Monday, June 8, 2009

Living with both certainty and ambiguity

Some would claim that a "scientific" world view forces them to to dismiss out of hand Biblical events such as miracles and the resurrection of Jesus. But should we? One thing we have learnt from modern science is that things that sometimes what we think ``makes sense’’ or what we may intuitively think is ``rational’’ or ``reasonable’’ can actually be false.

Sir Arthur Eddington was the most influential astronomer in the early twentieth century. J.B.S. Haldane was an incredibly influential geneticist and evolutionary biologist. Both are credited with saying that,
the Universe is not only queerer than we suppose, but queerer than we can suppose.
It is striking to me that this statement was made so long ago. The universe is indeed even stranger than what Haldane and Eddington knew 50 years ago. This was before we had to grapple with the most bizarre properties of quantum physics or the recent finding that 96% of the universe may be composed of dark matter and dark energy, completely unlike the matter and energy of which we are made and encounter in our daily lives.

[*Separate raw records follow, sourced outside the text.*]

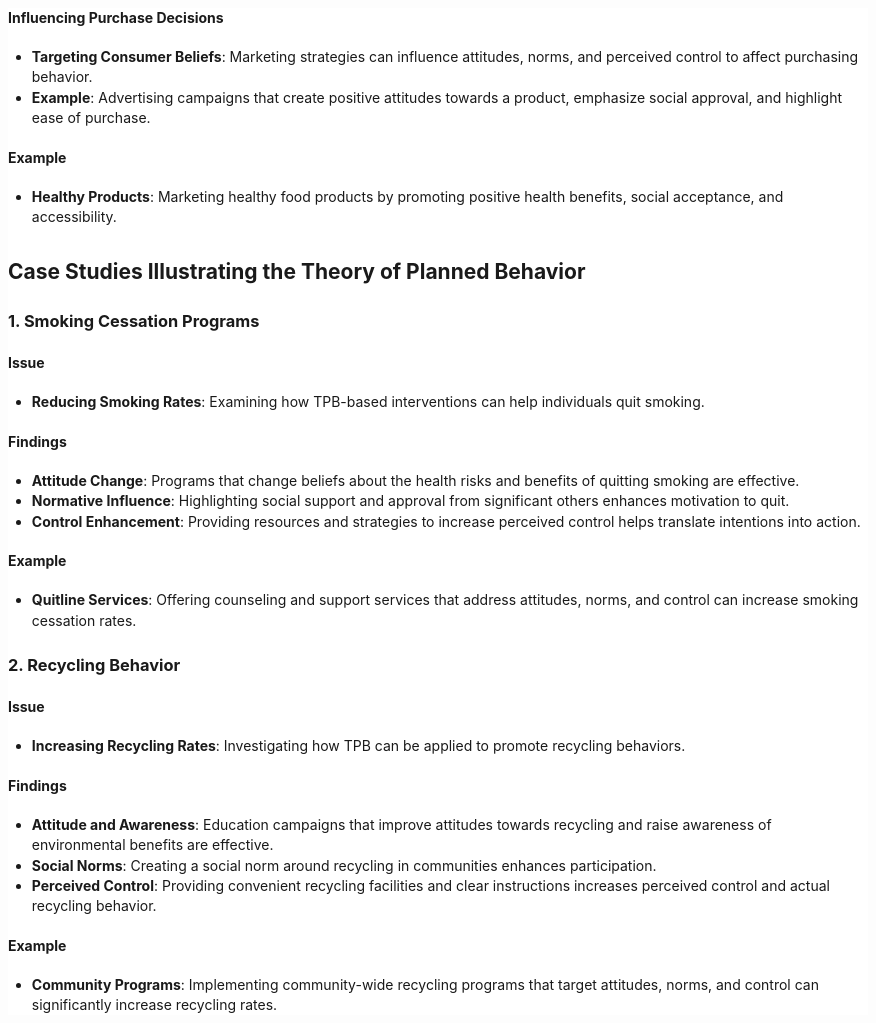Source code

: #### Influencing Purchase Decisions

- **Targeting Consumer Beliefs**: Marketing strategies can influence attitudes, norms, and perceived control to affect purchasing behavior.
- **Example**: Advertising campaigns that create positive attitudes towards a product, emphasize social approval, and highlight ease of purchase.

#### Example

- **Healthy Products**: Marketing healthy food products by promoting positive health benefits, social acceptance, and accessibility.

## Case Studies Illustrating the Theory of Planned Behavior

### 1. Smoking Cessation Programs

#### Issue

- **Reducing Smoking Rates**: Examining how TPB-based interventions can help individuals quit smoking.

#### Findings

- **Attitude Change**: Programs that change beliefs about the health risks and benefits of quitting smoking are effective.
- **Normative Influence**: Highlighting social support and approval from significant others enhances motivation to quit.
- **Control Enhancement**: Providing resources and strategies to increase perceived control helps translate intentions into action.

#### Example

- **Quitline Services**: Offering counseling and support services that address attitudes, norms, and control can increase smoking cessation rates.

### 2. Recycling Behavior

#### Issue

- **Increasing Recycling Rates**: Investigating how TPB can be applied to promote recycling behaviors.

#### Findings

- **Attitude and Awareness**: Education campaigns that improve attitudes towards recycling and raise awareness of environmental benefits are effective.
- **Social Norms**: Creating a social norm around recycling in communities enhances participation.
- **Perceived Control**: Providing convenient recycling facilities and clear instructions increases perceived control and actual recycling behavior.

#### Example

- **Community Programs**: Implementing community-wide recycling programs that target attitudes, norms, and control can significantly increase recycling rates.
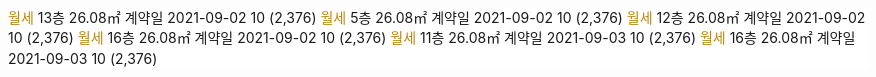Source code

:   <tr>
    <td><a style="color: darkgoldenrod">월세</a></td>
    <td>13층</td>
    <td>26.08㎡</td>
    <td>계약일 2021-09-02</td>
  </tr>
  <tr>
    <td colspan="4">10 (2,376)</td>
  </tr>
    
  <tr>
    <td><a style="color: darkgoldenrod">월세</a></td>
    <td>5층</td>
    <td>26.08㎡</td>
    <td>계약일 2021-09-02</td>
  </tr>
  <tr>
    <td colspan="4">10 (2,376)</td>
  </tr>
    
  <tr>
    <td><a style="color: darkgoldenrod">월세</a></td>
    <td>12층</td>
    <td>26.08㎡</td>
    <td>계약일 2021-09-02</td>
  </tr>
  <tr>
    <td colspan="4">10 (2,376)</td>
  </tr>
    
  <tr>
    <td><a style="color: darkgoldenrod">월세</a></td>
    <td>16층</td>
    <td>26.08㎡</td>
    <td>계약일 2021-09-02</td>
  </tr>
  <tr>
    <td colspan="4">10 (2,376)</td>
  </tr>
    
  <tr>
    <td><a style="color: darkgoldenrod">월세</a></td>
    <td>11층</td>
    <td>26.08㎡</td>
    <td>계약일 2021-09-03</td>
  </tr>
  <tr>
    <td colspan="4">10 (2,376)</td>
  </tr>
    
  <tr>
    <td><a style="color: darkgoldenrod">월세</a></td>
    <td>16층</td>
    <td>26.08㎡</td>
    <td>계약일 2021-09-03</td>
  </tr>
  <tr>
    <td colspan="4">10 (2,376)</td>
  </tr>
    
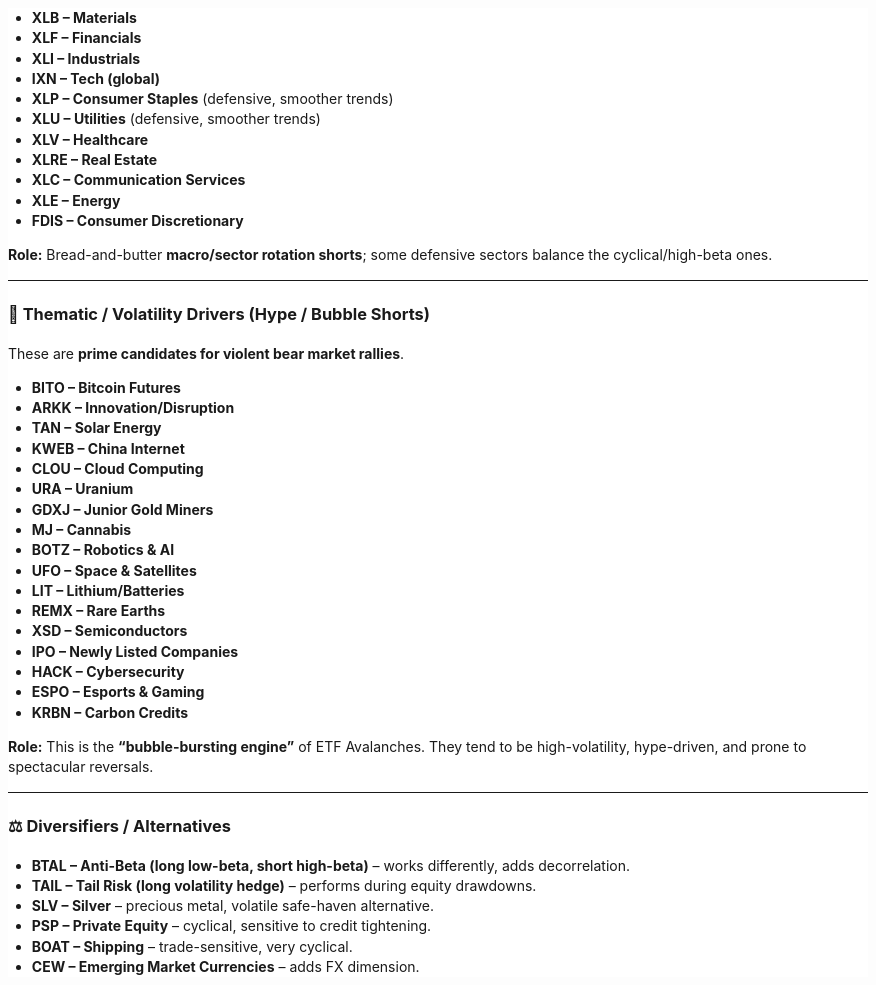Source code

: * **XLB – Materials**
* **XLF – Financials**
* **XLI – Industrials**
* **IXN – Tech (global)**
* **XLP – Consumer Staples** (defensive, smoother trends)
* **XLU – Utilities** (defensive, smoother trends)
* **XLV – Healthcare**
* **XLRE – Real Estate**
* **XLC – Communication Services**
* **XLE – Energy**
* **FDIS – Consumer Discretionary**

**Role:** Bread-and-butter **macro/sector rotation shorts**; some defensive sectors balance the cyclical/high-beta ones.

---

### 🔮 **Thematic / Volatility Drivers (Hype / Bubble Shorts)**

These are **prime candidates for violent bear market rallies**.

* **BITO – Bitcoin Futures**
* **ARKK – Innovation/Disruption**
* **TAN – Solar Energy**
* **KWEB – China Internet**
* **CLOU – Cloud Computing**
* **URA – Uranium**
* **GDXJ – Junior Gold Miners**
* **MJ – Cannabis**
* **BOTZ – Robotics & AI**
* **UFO – Space & Satellites**
* **LIT – Lithium/Batteries**
* **REMX – Rare Earths**
* **XSD – Semiconductors**
* **IPO – Newly Listed Companies**
* **HACK – Cybersecurity**
* **ESPO – Esports & Gaming**
* **KRBN – Carbon Credits**

**Role:** This is the **“bubble-bursting engine”** of ETF Avalanches. They tend to be high-volatility, hype-driven, and prone to spectacular reversals.

---

### ⚖️ **Diversifiers / Alternatives**

* **BTAL – Anti-Beta (long low-beta, short high-beta)** – works differently, adds decorrelation.
* **TAIL – Tail Risk (long volatility hedge)** – performs during equity drawdowns.
* **SLV – Silver** – precious metal, volatile safe-haven alternative.
* **PSP – Private Equity** – cyclical, sensitive to credit tightening.
* **BOAT – Shipping** – trade-sensitive, very cyclical.
* **CEW – Emerging Market Currencies** – adds FX dimension.
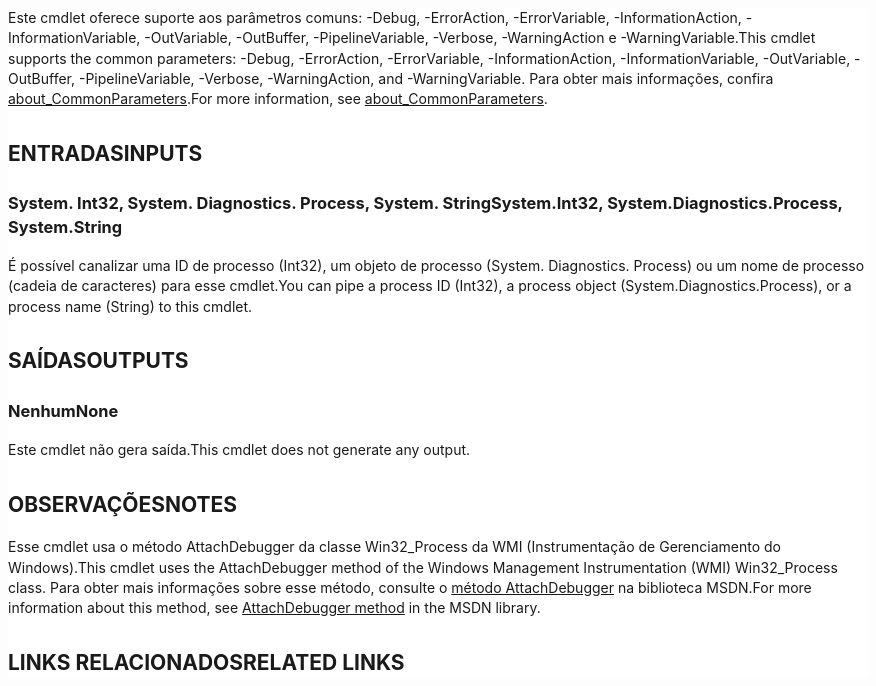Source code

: <span data-ttu-id="d570e-156">Este cmdlet oferece suporte aos parâmetros comuns: -Debug, -ErrorAction, -ErrorVariable, -InformationAction, -InformationVariable, -OutVariable, -OutBuffer, -PipelineVariable, -Verbose, -WarningAction e -WarningVariable.</span><span class="sxs-lookup"><span data-stu-id="d570e-156">This cmdlet supports the common parameters: -Debug, -ErrorAction, -ErrorVariable, -InformationAction, -InformationVariable, -OutVariable, -OutBuffer, -PipelineVariable, -Verbose, -WarningAction, and -WarningVariable.</span></span> <span data-ttu-id="d570e-157">Para obter mais informações, confira [about_CommonParameters](https://go.microsoft.com/fwlink/?LinkID=113216).</span><span class="sxs-lookup"><span data-stu-id="d570e-157">For more information, see [about_CommonParameters](https://go.microsoft.com/fwlink/?LinkID=113216).</span></span>

## <span data-ttu-id="d570e-158">ENTRADAS</span><span class="sxs-lookup"><span data-stu-id="d570e-158">INPUTS</span></span>

### <span data-ttu-id="d570e-159">System. Int32, System. Diagnostics. Process, System. String</span><span class="sxs-lookup"><span data-stu-id="d570e-159">System.Int32, System.Diagnostics.Process, System.String</span></span>

<span data-ttu-id="d570e-160">É possível canalizar uma ID de processo (Int32), um objeto de processo (System. Diagnostics. Process) ou um nome de processo (cadeia de caracteres) para esse cmdlet.</span><span class="sxs-lookup"><span data-stu-id="d570e-160">You can pipe a process ID (Int32), a process object (System.Diagnostics.Process), or a process name (String) to this cmdlet.</span></span>

## <span data-ttu-id="d570e-161">SAÍDAS</span><span class="sxs-lookup"><span data-stu-id="d570e-161">OUTPUTS</span></span>

### <span data-ttu-id="d570e-162">Nenhum</span><span class="sxs-lookup"><span data-stu-id="d570e-162">None</span></span>

<span data-ttu-id="d570e-163">Este cmdlet não gera saída.</span><span class="sxs-lookup"><span data-stu-id="d570e-163">This cmdlet does not generate any output.</span></span>

## <span data-ttu-id="d570e-164">OBSERVAÇÕES</span><span class="sxs-lookup"><span data-stu-id="d570e-164">NOTES</span></span>

<span data-ttu-id="d570e-165">Esse cmdlet usa o método AttachDebugger da classe Win32_Process da WMI (Instrumentação de Gerenciamento do Windows).</span><span class="sxs-lookup"><span data-stu-id="d570e-165">This cmdlet uses the AttachDebugger method of the Windows Management Instrumentation (WMI) Win32_Process class.</span></span> <span data-ttu-id="d570e-166">Para obter mais informações sobre esse método, consulte o [método AttachDebugger](https://go.microsoft.com/fwlink/?LinkId=143640) na biblioteca MSDN.</span><span class="sxs-lookup"><span data-stu-id="d570e-166">For more information about this method, see [AttachDebugger method](https://go.microsoft.com/fwlink/?LinkId=143640) in the MSDN library.</span></span>

## <span data-ttu-id="d570e-167">LINKS RELACIONADOS</span><span class="sxs-lookup"><span data-stu-id="d570e-167">RELATED LINKS</span></span>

Quantum theory is one of my passions. When I went to university I thought if I understood quantum theory I would understand the meaning of life. I was so young and naïve. Quantum theory raises more philosophical questions than it answers. But, it is the most successful theory in all of science. It can explain properties of everything from quarks to atoms to DNA. It can predict the outcome of experiments to an accuracy of 10 decimal places. Its resounding success challenges claims in the Arts and Humanities about the absence of absolute truth and about knowledge just being a social construct.

Yet there is no consensus on the interpretation of the most successful theory in all of science. There are an abundance of different interpretations of quantum theory. They go by names such as: Copenhagen, consistent histories, decoherence, no interpretation, many-worlds,....
Yet these interpretations cannot even agree on how many universes there are, nor whether external reality even exists! So we have both certainty and ambiguity in science.

My wife generally doesn’t share my passion for quantum physics. Yet Robin does like Schrodingers cat! It is simultaneously dead and alive. It could be either and it is only after you look to see which that it dies or lives. So looks can kill! The possible existence of such a being as this cat is the logical outcome of the most successful theory in all of science. This should humble us. We don’t have all the answers. But there are some things which science does very well. Others it does not.

I hope appreciating this tension between certainty and ambiguity in science might make us a little more hesitant about our assumptions, and about our pre-conceived ideas about how we think the world (and God) should be.